Wraps your system prompt + large context with cache_control automatically.

First call caches it. Every call after is free. CLAUDE.md loads at zero cost on calls 2+.

📊

Live dashboard

Opens in your browser on start. No login, no setup. Persists to ~/.skim/events.db.

Real-time SSE updates — watch tokens & cost as they happen.

Auto-detected waste signatures

File	Detected by
`package-lock.json`	`"lockfileVersion"` + `"resolved": "https://"`
`yarn.lock`	`# yarn lockfile v1` + `resolved`
`pnpm-lock.yaml`	`lockfileVersion:` + `resolution:`
`Cargo.lock`	`@generated` + `[[package]]`
`poetry.lock`	`@generated` + `[[package]]`
`composer.lock`	`"content-hash":` + `"packages":`

Plus anything in your project's .llmignore. Stripped blocks are replaced with a one-line note showing what was removed and how to disable it.

How plan detection works

One method, _auth_type(), owns all routing logic:

_auth_type() → ("apikey", key)    # API plan      → filtering + caching + tracking
             → ("oauth",  token)  # Pro/Max plan  → filtering + tracking (no cache injection)
             → ("", "")           # no auth       → 401

Adding a new plan type (enterprise SSO, team tokens) is a single elif. Caching injection is skipped for Pro/OAuth because the Pro plan manages its own cache layer.

📊 Dashboard

Five fully-built pages. Dark theme, live charts, real-time SSE updates — no refresh button needed.

🟣 Overview	⚡ Sessions	📈 Usage	🤖 Models	💰 Savings
tokens, cost, savings, cache	full call log, searchable	hourly + daily charts	cost/1k, cache %, waste %	cumulative savings & ROI

skim proxy              # local dashboard, zero setup, opens in browser

The local dashboard works for everyone — solo devs, Pro users, anyone. Data never leaves your machine unless you explicitly connect a team server.

🏢 Enterprise

[!IMPORTANT] Everything below is open-source and self-hosted — same pip package, no paywall, no telemetry.

🛡️ Budget enforcement

Hard-block calls that exceed token/cost limits. Proxy returns 429 before forwarding.

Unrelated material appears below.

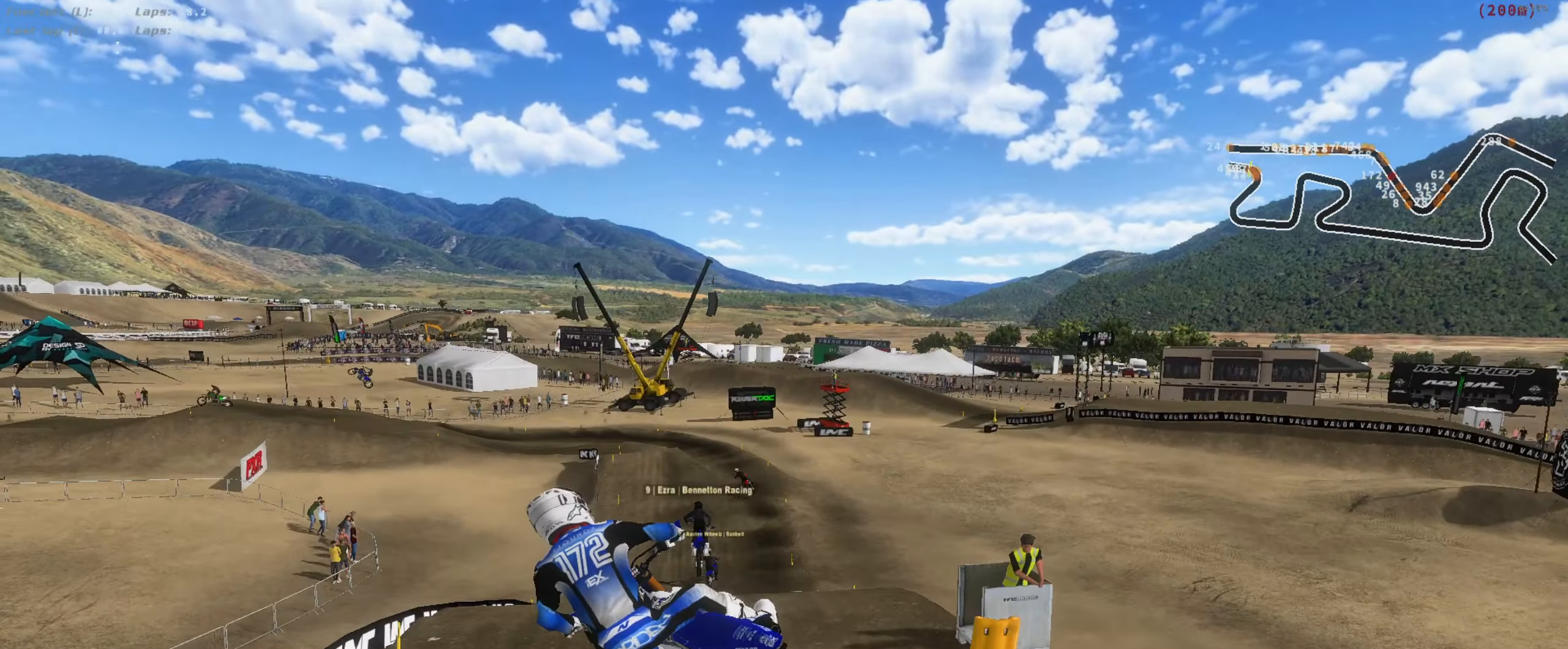
{"dt_ms": 1000, "buttons": ["R2"], "left_stick": "center", "right_stick": "center", "button_events": [[550, "R2", "down"]]}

skim admin budget set --owner-type team \
  --owner-id engineering --usd 500 --period monthly

🔔 Webhook alerts

Slack (& Teams) or any HTTP endpoint on budget events.

skim admin webhooks add --channel slack \
  --url https://hooks.slack.com/...

✉️ User invites

Self-registration via single-use links. No manual accounts.

skim admin users invite --email new@corp.com \
  --role user --team platform

🔑 Scoped API keys

ingest · read · admin — with expiry dates and revocation.

👥 RBAC

admin · team_admin · user — enforced data isolation per role.

📋 Audit log

Every sensitive action logged immutably. Queryable by action + date.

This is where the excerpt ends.